A Certain Ratio - To Each Acerta10

A CERTAIN RATIO
To Each
Factory

Molto prima che Manchester diventi Madchester e battezzi il matrimonio tra cultura dance ed etnia rock, nelle lande piovose del Nord dell’Inghilterra si aggira un gruppo capace di far ballare selvaggiamente il popolo mancuniano: A Certain Ratio.
La storia del combo corre contigua a quella della Factory Records, l’indie label nata nel 1979 dalle menti di Martin Hannet, Tony Wilson e Peter Faville; i Ratio vi trovano casa, andando ad arricchire un roster nel quale si affiancano a Durutti Column e Joy Division, dei quali gli A Certain Ratio rappresentano una sorta di controparte funk. I punti in comune non sono pochi: stessa città, stessa label e stesso produttore (Martin Hannet, che mette mano a qualsiasi produzione musicale targata Factory), quindi identico suono, cavernoso e opaco. Mentre però Curtis e compagni guardano alla tradizione maledetta del rock (Velvet Underground, Stooges), i Ratio si deliziano le orecchie con massicce dosi di Stax e Motown, Parliament e Funkadelic.
Bianchi che trafficano in territori prevalentemente neri, a farla breve. Per l’album d’esordio, Hannett se li porta a (no) New York, creando un legame virtuale tra Pil, Gang Of Four e Pop Group da una parte, Talking Heads e Contortions dall'altra. La grande mela in questi anni è la fucina delle nuove ritmiche infatuate di poliritmie funk, e quel brulicante sottobosco si materializza nella scena off, ovvero nei locali dei bassifondi, frequentati tra gli altri da una ninfetta di nome Veronica Ciccone. È da queste frequentazioni che nasce il clima di To Each... debutto fulminante fatto di chitarre metalliche e densissime bass lines.

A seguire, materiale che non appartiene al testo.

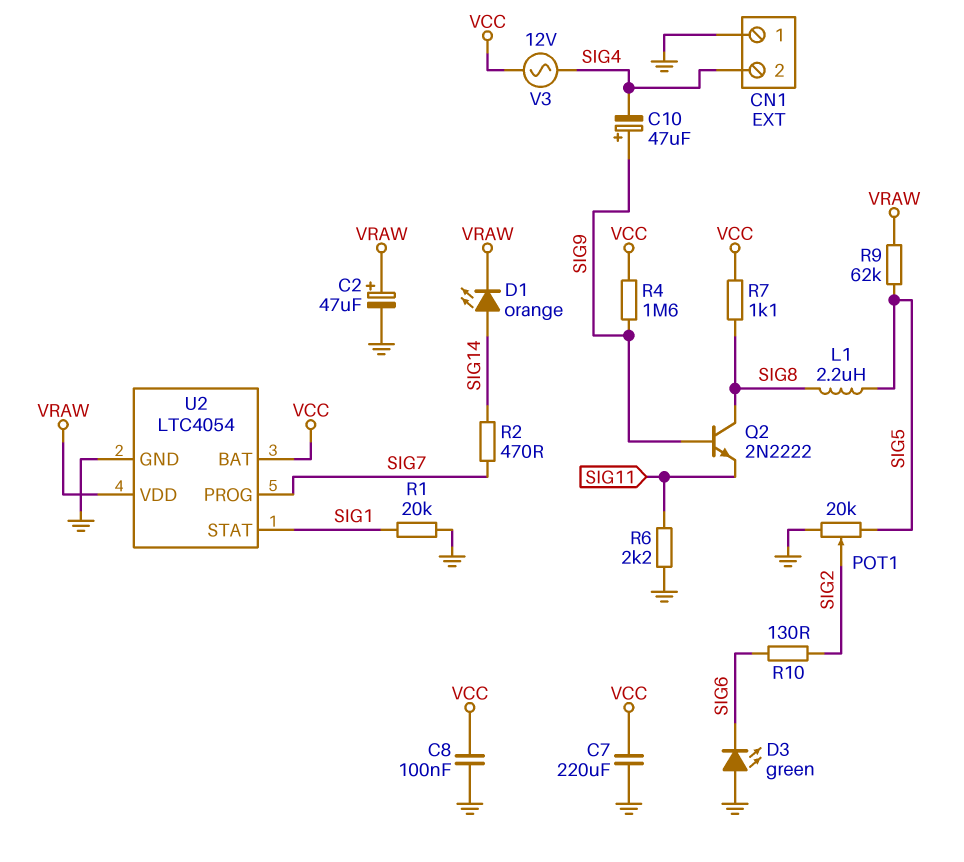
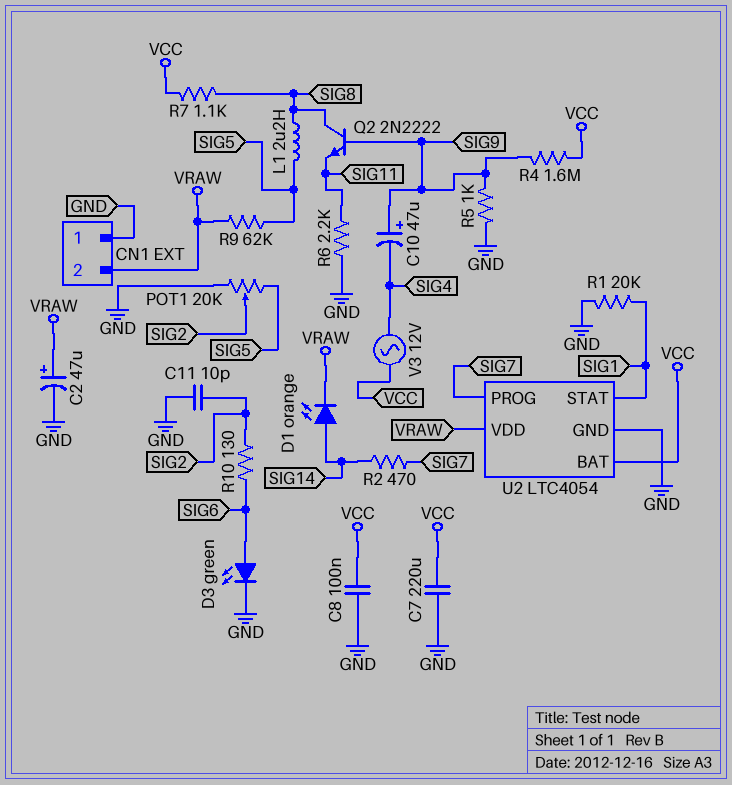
C11: none -> 10pF (GND, SIG2)
CN1 pin 2: SIG4 -> VRAW
D3: LED green (A GND, K SIG6) -> LED green (A SIG6, K GND)
R5: none -> 1k (GND, SIG9)

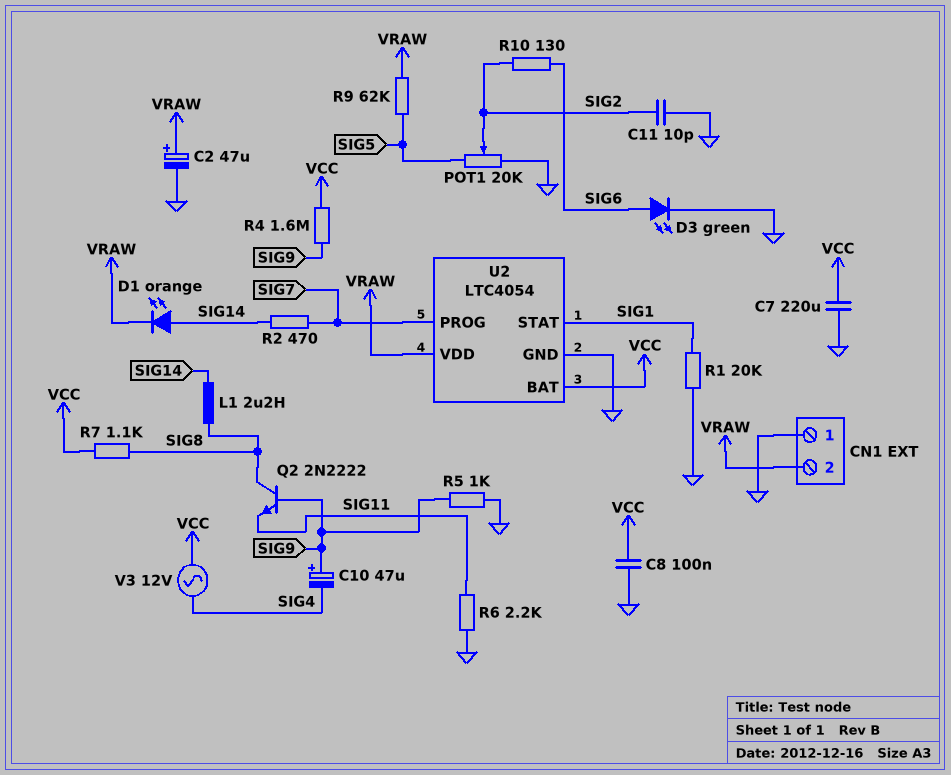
L1: 2.2uH (SIG5, SIG8) -> 2.2uH (SIG8, SIG14)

Episodi ricchi di inventiva e carichi di ritmo come l’africaneggiante Back To The Start e la lunga e tribale Winter Hill, il post punk tirato di Choir, l’intellettualismo funk di Felch e Loss, con il cantato di Simon Toppin sciamanico come se fosse un Ian Curtis (che nel frattempo si era tolto la vita) dall'anima nera. Questo disco, insieme al successivo Sextet, rappresenta la fotografia di un’epoca feconda che ha non poco affascinato le giovani leve newyorchesi. Chi oggi sbava a ogni Liars, Rapture e compagnia “clonante”, sappia almeno in quale terra affondano le loro radici.